Data records below:

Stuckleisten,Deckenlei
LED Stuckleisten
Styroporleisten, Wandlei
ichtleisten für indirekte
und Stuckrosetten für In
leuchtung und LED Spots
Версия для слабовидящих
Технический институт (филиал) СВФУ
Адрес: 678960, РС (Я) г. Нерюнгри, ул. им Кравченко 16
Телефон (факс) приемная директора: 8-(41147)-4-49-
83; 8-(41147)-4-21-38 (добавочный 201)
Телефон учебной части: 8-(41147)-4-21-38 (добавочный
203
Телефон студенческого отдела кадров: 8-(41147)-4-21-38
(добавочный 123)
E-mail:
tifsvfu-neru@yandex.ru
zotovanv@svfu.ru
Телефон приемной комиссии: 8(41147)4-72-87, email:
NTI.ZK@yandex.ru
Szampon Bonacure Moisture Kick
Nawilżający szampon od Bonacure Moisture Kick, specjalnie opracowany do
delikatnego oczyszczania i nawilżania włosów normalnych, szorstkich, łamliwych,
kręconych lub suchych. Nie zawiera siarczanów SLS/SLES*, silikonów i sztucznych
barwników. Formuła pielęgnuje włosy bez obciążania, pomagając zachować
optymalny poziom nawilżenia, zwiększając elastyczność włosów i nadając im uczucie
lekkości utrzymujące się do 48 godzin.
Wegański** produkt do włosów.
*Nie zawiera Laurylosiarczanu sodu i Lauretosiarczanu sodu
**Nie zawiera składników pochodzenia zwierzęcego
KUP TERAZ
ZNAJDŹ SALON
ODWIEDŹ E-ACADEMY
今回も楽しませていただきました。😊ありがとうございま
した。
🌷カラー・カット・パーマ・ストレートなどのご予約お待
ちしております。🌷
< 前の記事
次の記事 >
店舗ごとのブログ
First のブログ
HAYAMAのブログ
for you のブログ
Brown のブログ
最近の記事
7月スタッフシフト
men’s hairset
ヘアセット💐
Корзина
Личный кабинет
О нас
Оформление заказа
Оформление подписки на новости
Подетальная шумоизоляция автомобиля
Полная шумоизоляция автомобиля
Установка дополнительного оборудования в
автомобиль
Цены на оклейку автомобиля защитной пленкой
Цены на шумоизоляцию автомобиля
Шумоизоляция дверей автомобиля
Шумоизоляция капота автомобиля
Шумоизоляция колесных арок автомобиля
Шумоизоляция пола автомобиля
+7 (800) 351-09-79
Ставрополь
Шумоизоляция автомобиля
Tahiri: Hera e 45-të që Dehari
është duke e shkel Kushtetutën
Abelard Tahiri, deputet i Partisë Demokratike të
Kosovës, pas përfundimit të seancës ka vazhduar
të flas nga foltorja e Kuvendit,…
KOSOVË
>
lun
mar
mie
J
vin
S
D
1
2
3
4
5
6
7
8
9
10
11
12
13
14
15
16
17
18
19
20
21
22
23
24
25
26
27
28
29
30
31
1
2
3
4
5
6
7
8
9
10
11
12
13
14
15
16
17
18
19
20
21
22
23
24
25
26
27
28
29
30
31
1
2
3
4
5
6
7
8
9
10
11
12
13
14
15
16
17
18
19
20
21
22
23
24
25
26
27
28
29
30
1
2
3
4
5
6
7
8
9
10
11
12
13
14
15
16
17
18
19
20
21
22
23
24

End of Data records.

# Exercise description
Retype every line of the data above without changes, keeping the original order and line breaks.

# Task answer
Stuckleisten,Deckenlei
LED Stuckleisten
Styroporleisten, Wandlei
ichtleisten für indirekte
und Stuckrosetten für In
leuchtung und LED Spots
Версия для слабовидящих
Технический институт (филиал) СВФУ
Адрес: 678960, РС (Я) г. Нерюнгри, ул. им Кравченко 16
Телефон (факс) приемная директора: 8-(41147)-4-49-
83; 8-(41147)-4-21-38 (добавочный 201)
Телефон учебной части: 8-(41147)-4-21-38 (добавочный
203
Телефон студенческого отдела кадров: 8-(41147)-4-21-38
(добавочный 123)
E-mail:
tifsvfu-neru@yandex.ru
zotovanv@svfu.ru
Телефон приемной комиссии: 8(41147)4-72-87, email:
NTI.ZK@yandex.ru
Szampon Bonacure Moisture Kick
Nawilżający szampon od Bonacure Moisture Kick, specjalnie opracowany do
delikatnego oczyszczania i nawilżania włosów normalnych, szorstkich, łamliwych,
kręconych lub suchych. Nie zawiera siarczanów SLS/SLES*, silikonów i sztucznych
barwników. Formuła pielęgnuje włosy bez obciążania, pomagając zachować
optymalny poziom nawilżenia, zwiększając elastyczność włosów i nadając im uczucie
lekkości utrzymujące się do 48 godzin.
Wegański** produkt do włosów.
*Nie zawiera Laurylosiarczanu sodu i Lauretosiarczanu sodu
**Nie zawiera składników pochodzenia zwierzęcego
KUP TERAZ
ZNAJDŹ SALON
ODWIEDŹ E-ACADEMY
今回も楽しませていただきました。😊ありがとうございま
した。
🌷カラー・カット・パーマ・ストレートなどのご予約お待
ちしております。🌷
< 前の記事
次の記事 >
店舗ごとのブログ
First のブログ
HAYAMAのブログ
for you のブログ
Brown のブログ
最近の記事
7月スタッフシフト
men’s hairset
ヘアセット💐
Корзина
Личный кабинет
О нас
Оформление заказа
Оформление подписки на новости
Подетальная шумоизоляция автомобиля
Полная шумоизоляция автомобиля
Установка дополнительного оборудования в
автомобиль
Цены на оклейку автомобиля защитной пленкой
Цены на шумоизоляцию автомобиля
Шумоизоляция дверей автомобиля
Шумоизоляция капота автомобиля
Шумоизоляция колесных арок автомобиля
Шумоизоляция пола автомобиля
+7 (800) 351-09-79
Ставрополь
Шумоизоляция автомобиля
Tahiri: Hera e 45-të që Dehari
është duke e shkel Kushtetutën
Abelard Tahiri, deputet i Partisë Demokratike të
Kosovës, pas përfundimit të seancës ka vazhduar
të flas nga foltorja e Kuvendit,…
KOSOVË
>
lun
mar
mie
J
vin
S
D
1
2
3
4
5
6
7
8
9
10
11
12
13
14
15
16
17
18
19
20
21
22
23
24
25
26
27
28
29
30
31
1
2
3
4
5
6
7
8
9
10
11
12
13
14
15
16
17
18
19
20
21
22
23
24
25
26
27
28
29
30
31
1
2
3
4
5
6
7
8
9
10
11
12
13
14
15
16
17
18
19
20
21
22
23
24
25
26
27
28
29
30
1
2
3
4
5
6
7
8
9
10
11
12
13
14
15
16
17
18
19
20
21
22
23
24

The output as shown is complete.